Thinking about our freedom I am just thanking my Lord that our forefathers didn't think, "Wow, this is taking a long time and a lot of men are dying. Why don't we just stop. So what if our econmy will be shot and will never recover and so what if we don't have freedom from tyranny? The price is too high. Let's quit." We didn't win our war alone. Besides God, we had help from another country that I can think of right off hand. The French really helped us when it looked like we couldn't possibly win. I am just glad that they didn't back off and say, "You know what, this isn't our fight, let's not get involved. We should pull our men right now and let them find their own way out of this hole." Aren't you glad they didn't do that? We are free to complain about the state of our country because of their endurance and perserverance. We are free to worship God without fear of persecution. Who are we to go help someone and then turn tail and run. Who says it is not our fight?

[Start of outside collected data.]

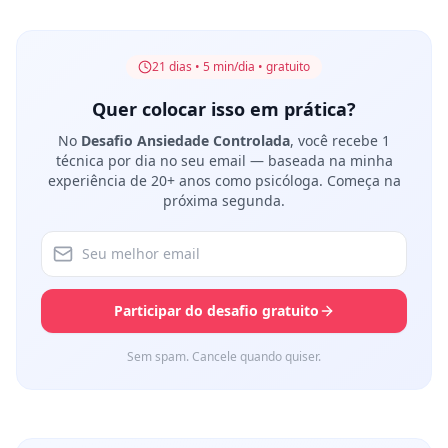
21 dias • 5 min/dia • gratuito
Quer colocar isso em prática?
No
Desafio Ansiedade Controlada
, você recebe 1
técnica por dia no seu email — baseada na minha
experiência de 20+ anos como psicóloga. Começa na
próxima segunda.
Participar do desafio gratuito
Sem spam. Cancele quando quiser.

When you learn the truth and become a Christian what is the first thing you do when you learn the freedom involved? You share it.
Don't fool yourself in thinking that the tyranny going on in Iraq was not touching us over here in America.
Think about how grateful you are of your freedom today and tell me why you would not want someone else to experience it. I hope that you are not so used to the freedoms that we enjoy daily that you have begun to take it for granted. And if that is the case, you need to really think about what it cost for you to be able to live as you do day by day. Your freedom, both living in today's USA and Christianity, was bought with blood. The soldiers in the Revolution haved earned our unwavering gratitude. Christ has earned our eternal servitude.
Okay, getting off my soapbox now. Venting is good for you, right? Or in this case, good for me.
My prayer today is for our soldiers fighting for freedom. I am grateful for my freedom. And my salvation. Thank you God for the United States of America, long may her banner fly in freedom. Keep us under your wing and under your direction. Thank you for a sound Christian in the White House who is not afraid to be your servant and humble in a country of prideful politicians. I am grateful for the example he presents. Bless him and keep him safe.
I'll leave you with this thought.
Isn't it interesting that you have to surrender to gain freedom?
Have a blessed and safe day. Happy Birthday America!
1 comment:
Dang it Pam, did you have to add this line? "Isn't it interesting that you have to surrender to gain freedom?"
argh. Guess God isn't done with me on the surrender thing.